Two DOF underactuated swimming robot with high maneuverability and passive adaptability

Exploring unknown underwater environments containing high densities of obstacles is a significant challenge for swimming robots. Many swimming animals can adapt to complex underwater terrain and swim through the clutter with their maneuverability and compliant bodies. Upon that premise, we designed a bioinspired two DOF soft swimming robot with high maneuverability and passive adaptability to obstacles. This swimming robot mimics the compliant vertebrate structure of biological swimmers and, with just two actuators, can not only perform basic maneuvers like forwarding locomotion (19.35 cm/s) and yaw/pitch turning (44.09 deg/s), but can also perform a novel roll rotation maneuver (107.78 deg/s).
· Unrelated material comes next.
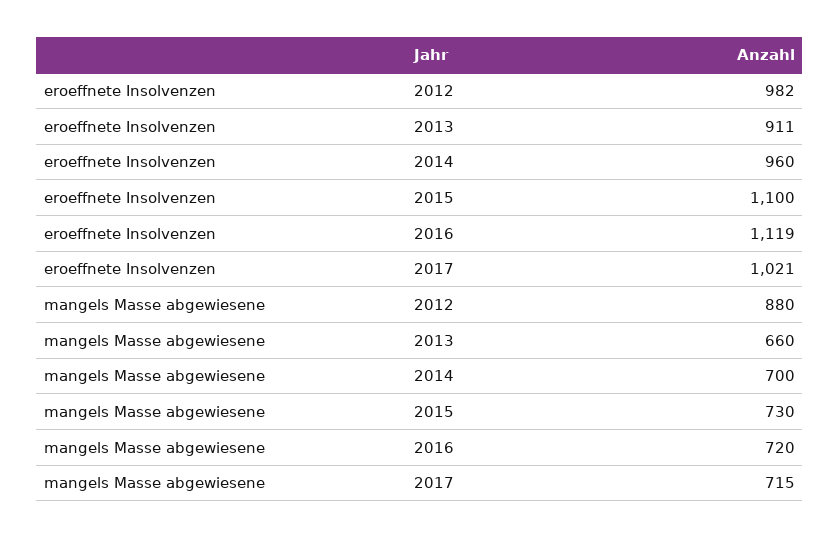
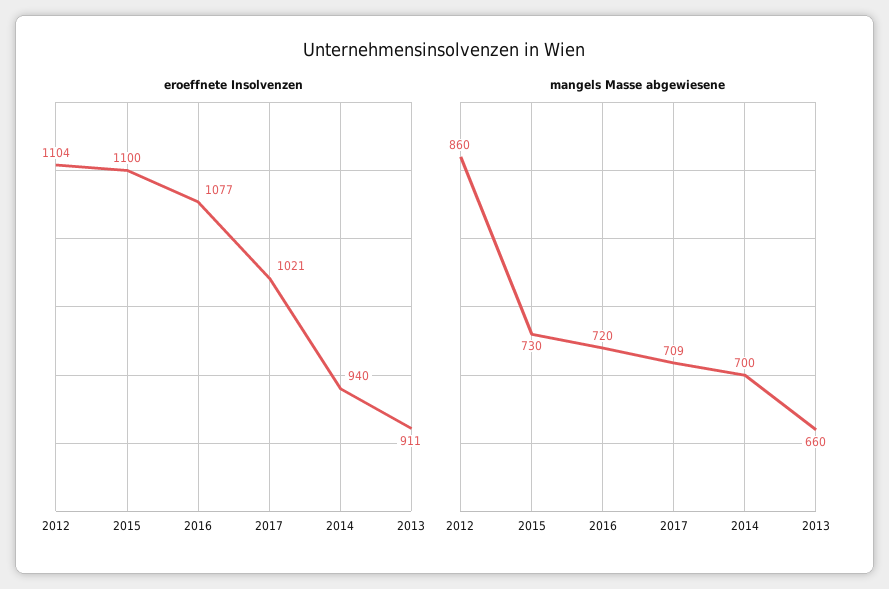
eroeffnete Insolvenzen, 2012: 982 -> 1104
eroeffnete Insolvenzen, 2014: 960 -> 940
eroeffnete Insolvenzen, 2016: 1119 -> 1077
mangels Masse abgewiesene, 2012: 880 -> 860
mangels Masse abgewiesene, 2017: 715 -> 709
Additionally, the flexible ‘vertebrate’ and foldable fins allow the passive mechanical adaptability required to pass through narrow passages or cluttered terrain. We studied the robot’s obstacle passing capabilities among several underwater obstacles, including narrow upright poles, planar orifice, linear channel, and a set of tunnels. Even without closed-loop control, the robot passed through each obstacle configuration relatively efficiently. Such high maneuverability and passive adaptability would greatly enhance swimming robot locomotion robustness in complex, cluttered environments.